19 Aralık 2002’de CHP Genel Başkanı Deniz Baykal, bazı CHP kurmaylarının, CHP Milletvekili Mehmet Sevigen’in evinde bir araya geldiğini iddia ediyordu. Kendisinin de toplantıda olduğunu belirten Livaneli o geceyi şöyle anlatıyordu:
Türkiye’nin kaderi o akşam o evde değişti, çünkü siz ‘Tayyip Erdoğan başbakan olacak!’ diye tutturdunuz.
Sizi ‘Çok tehlikeli bir oyun bu!’ diye uyaran parti dışından önemli şahsiyetlere kızdınız, ‘Hayır!’ dediniz ‘İki ay dayanamaz. Göreceksiniz iki ay dayanamaz.’
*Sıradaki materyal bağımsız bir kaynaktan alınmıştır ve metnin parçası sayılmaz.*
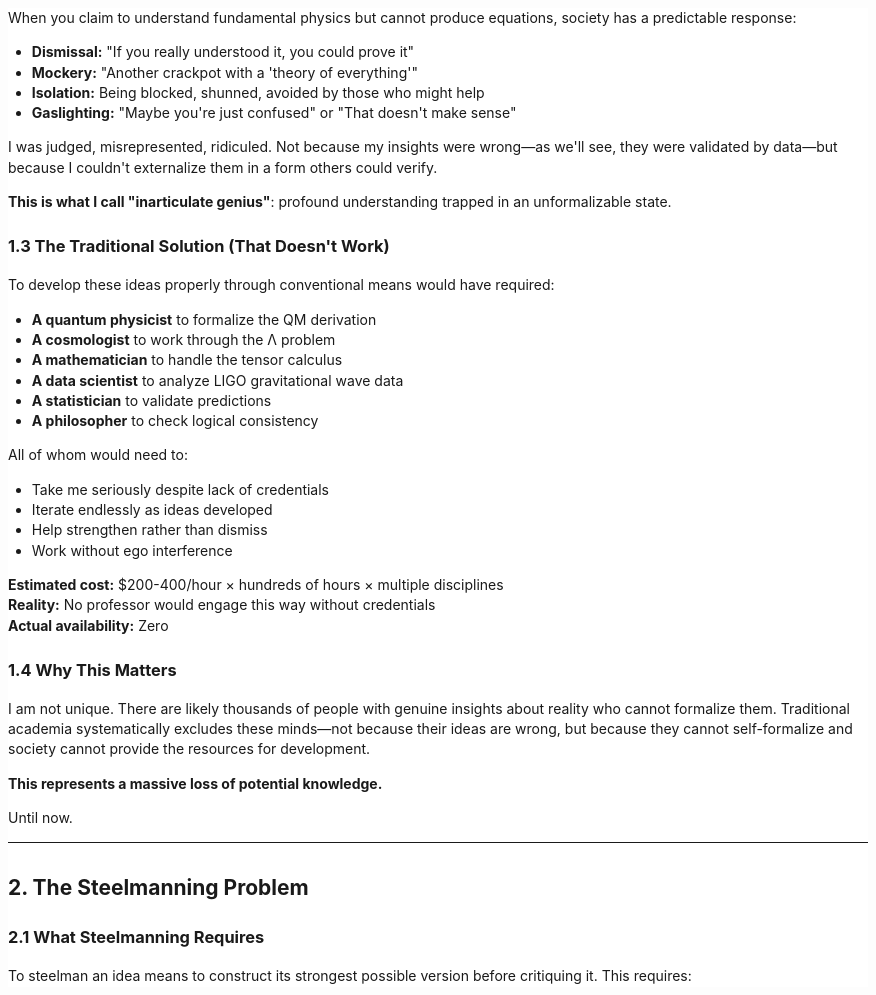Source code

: When you claim to understand fundamental physics but cannot produce equations, society has a predictable response:

- **Dismissal:** "If you really understood it, you could prove it"
- **Mockery:** "Another crackpot with a 'theory of everything'"
- **Isolation:** Being blocked, shunned, avoided by those who might help
- **Gaslighting:** "Maybe you're just confused" or "That doesn't make sense"

I was judged, misrepresented, ridiculed. Not because my insights were wrong—as we'll see, they were validated by data—but because I couldn't externalize them in a form others could verify.

**This is what I call "inarticulate genius"**: profound understanding trapped in an unformalizable state.

### 1.3 The Traditional Solution (That Doesn't Work)

To develop these ideas properly through conventional means would have required:

- **A quantum physicist** to formalize the QM derivation
- **A cosmologist** to work through the Λ problem  
- **A mathematician** to handle the tensor calculus
- **A data scientist** to analyze LIGO gravitational wave data
- **A statistician** to validate predictions
- **A philosopher** to check logical consistency

All of whom would need to:

- Take me seriously despite lack of credentials
- Iterate endlessly as ideas developed
- Help strengthen rather than dismiss
- Work without ego interference

**Estimated cost:** $200-400/hour × hundreds of hours × multiple disciplines  
**Reality:** No professor would engage this way without credentials  
**Actual availability:** Zero

### 1.4 Why This Matters

I am not unique. There are likely thousands of people with genuine insights about reality who cannot formalize them. Traditional academia systematically excludes these minds—not because their ideas are wrong, but because they cannot self-formalize and society cannot provide the resources for development.

**This represents a massive loss of potential knowledge.**

Until now.

---

## 2. The Steelmanning Problem

### 2.1 What Steelmanning Requires

To steelman an idea means to construct its strongest possible version before critiquing it. This requires:
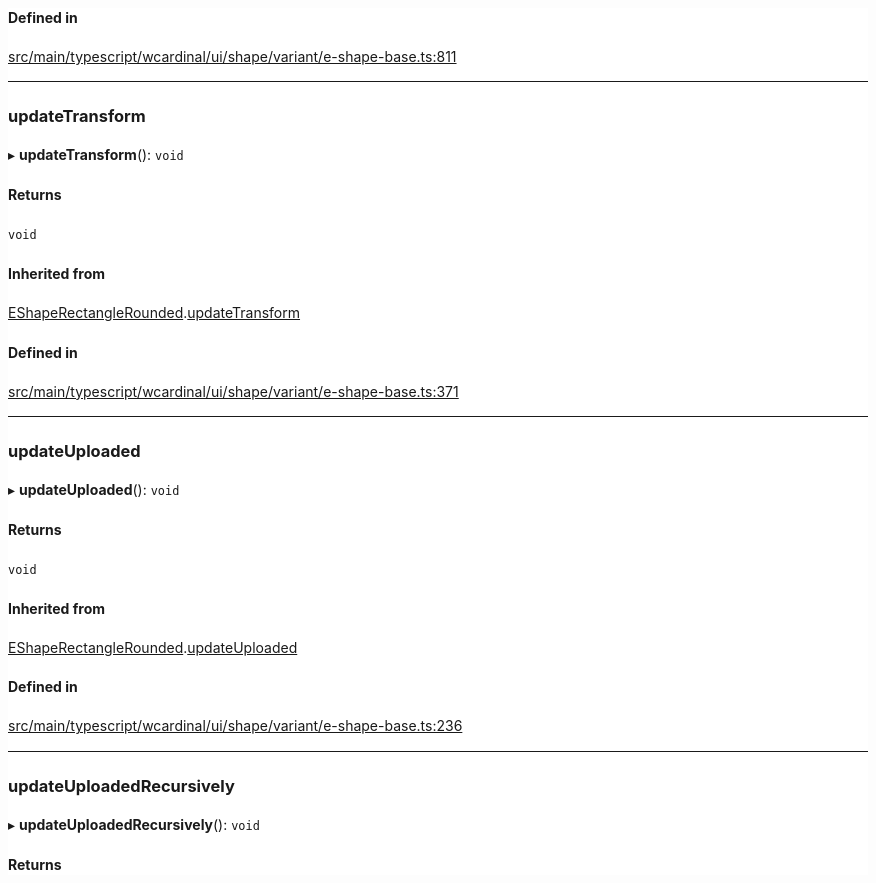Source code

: #### Defined in

[src/main/typescript/wcardinal/ui/shape/variant/e-shape-base.ts:811](https://github.com/winter-cardinal/winter-cardinal-ui/blob/v0.165.0/src/main/typescript/wcardinal/ui/shape/variant/e-shape-base.ts#L811)

___

### updateTransform

▸ **updateTransform**(): `void`

#### Returns

`void`

#### Inherited from

[EShapeRectangleRounded](EShapeRectangleRounded.md).[updateTransform](EShapeRectangleRounded.md#updatetransform)

#### Defined in

[src/main/typescript/wcardinal/ui/shape/variant/e-shape-base.ts:371](https://github.com/winter-cardinal/winter-cardinal-ui/blob/v0.165.0/src/main/typescript/wcardinal/ui/shape/variant/e-shape-base.ts#L371)

___

### updateUploaded

▸ **updateUploaded**(): `void`

#### Returns

`void`

#### Inherited from

[EShapeRectangleRounded](EShapeRectangleRounded.md).[updateUploaded](EShapeRectangleRounded.md#updateuploaded)

#### Defined in

[src/main/typescript/wcardinal/ui/shape/variant/e-shape-base.ts:236](https://github.com/winter-cardinal/winter-cardinal-ui/blob/v0.165.0/src/main/typescript/wcardinal/ui/shape/variant/e-shape-base.ts#L236)

___

### updateUploadedRecursively

▸ **updateUploadedRecursively**(): `void`

#### Returns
Sizin bu iddianıza karşılık ben ne dedim: ‘Erdoğan herhangi bir kişi değil, bütün tarikatların birleşerek Erbakan’ın yerine seçtiği siyasetçi arkasında Amerika, Avrupa desteği de var. Program Türkiye’yi ılımlı İslam cumhuriyeti yapma programı. Sizin dediğiniz gibi iki ayda gitmeyecek tam tersine, bu odada bulunan herkesin siyasi hayatını bitirecek.’
İki ay dayanamaz iddianızı, ‘görüşleri gereği IMF ile anlaşma yapmaz, ekonomiyi zora sokar ve dayanamazlar’ tezine oturttunuz.
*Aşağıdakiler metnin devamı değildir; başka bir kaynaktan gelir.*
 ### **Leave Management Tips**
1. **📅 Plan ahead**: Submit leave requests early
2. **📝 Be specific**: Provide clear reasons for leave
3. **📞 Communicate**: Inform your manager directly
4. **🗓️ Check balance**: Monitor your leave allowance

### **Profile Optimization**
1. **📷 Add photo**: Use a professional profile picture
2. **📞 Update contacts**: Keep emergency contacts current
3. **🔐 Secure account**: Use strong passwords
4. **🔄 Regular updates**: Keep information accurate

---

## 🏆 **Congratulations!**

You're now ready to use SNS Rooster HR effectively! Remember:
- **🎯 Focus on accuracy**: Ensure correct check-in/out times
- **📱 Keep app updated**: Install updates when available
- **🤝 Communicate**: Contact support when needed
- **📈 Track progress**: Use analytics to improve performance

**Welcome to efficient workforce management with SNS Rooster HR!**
Ama bunların hepsi bahaneydi çünkü siz iki partili rejimin işinize yaradığını anlamış ve seçim sonuçlarına sevinmiştiniz. Çünkü size ana muhalefet partisi lideri olmak ve soldaki rakiplerinizi yok etmek yetiyordu. Bu işbirliğini daha sonra da sürdürdünüz.
O zaman ben sizin Tayyip Erdoğan’la seçim öncesinde Beylerbeyi’nde gizlice buluştuğunuzu ve bir anlaşma yaptığınızı bilmiyordum. (24.7.2007 Vatan gazetesi)
“Canhıraş çabanın yüzde birini partiniz için verseydiniz…”
Erdoğan ile Baykal’ın 22 Şubat 2003’te Siirt ara seçimlerinden 2 hafta önce, Beylerbeyi’nde buluştuklarını ve gizli bir anlaşma yaptıklarını iddia eden Livaneli, “Bir milletvekilinin mazbatasını iptal ettirip, anayasayı değiştirip, grubu baskı altına alıp, Siirt seçimlerini es geçip Erdoğan’ı meclise sokmak ve dokunulmazlık zırhına kavuşturmak için verdiğiniz canhıraş çabanın yüzde birini partiniz için verseydiniz sonuç bambaşka olurdu” sözleriyle Baykal’a tepki gösteriyordu.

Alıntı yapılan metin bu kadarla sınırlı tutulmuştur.